(DATA begins)

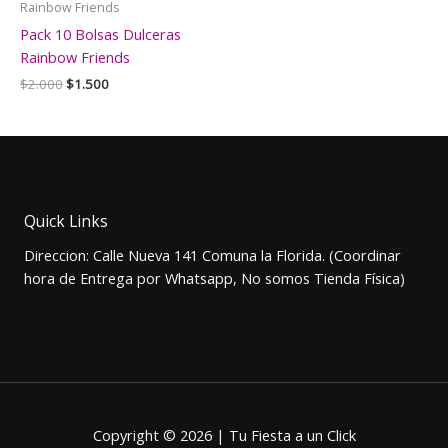
Rainbow Friends
Pack 10 Bolsas Dulceras
Rainbow Friends
El
El
$
2.000
$
1.500
precio
precio
original
actual
era:
es:
$2.000.
$1.500.
Quick Links
Direccion: Calle Nueva 141 Comuna la Florida. (Coordinar
hora de Entrega por Whatsapp, No somos Tienda Física)
Copyright © 2026 | Tu Fiesta a un Click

(DATA ends)

WHAT YOU HAVE TO DO:
Swap "precio" for "valor" throughout the rows and write them out again with nothing else changed, omitting the pictures.

RESULT FOR THIS EXERCISE:
Rainbow Friends
Pack 10 Bolsas Dulceras
Rainbow Friends
El
El
$
2.000
$
1.500
valor
valor
original
actual
era:
es:
$2.000.
$1.500.
Quick Links
Direccion: Calle Nueva 141 Comuna la Florida. (Coordinar
hora de Entrega por Whatsapp, No somos Tienda Física)
Copyright © 2026 | Tu Fiesta a un Click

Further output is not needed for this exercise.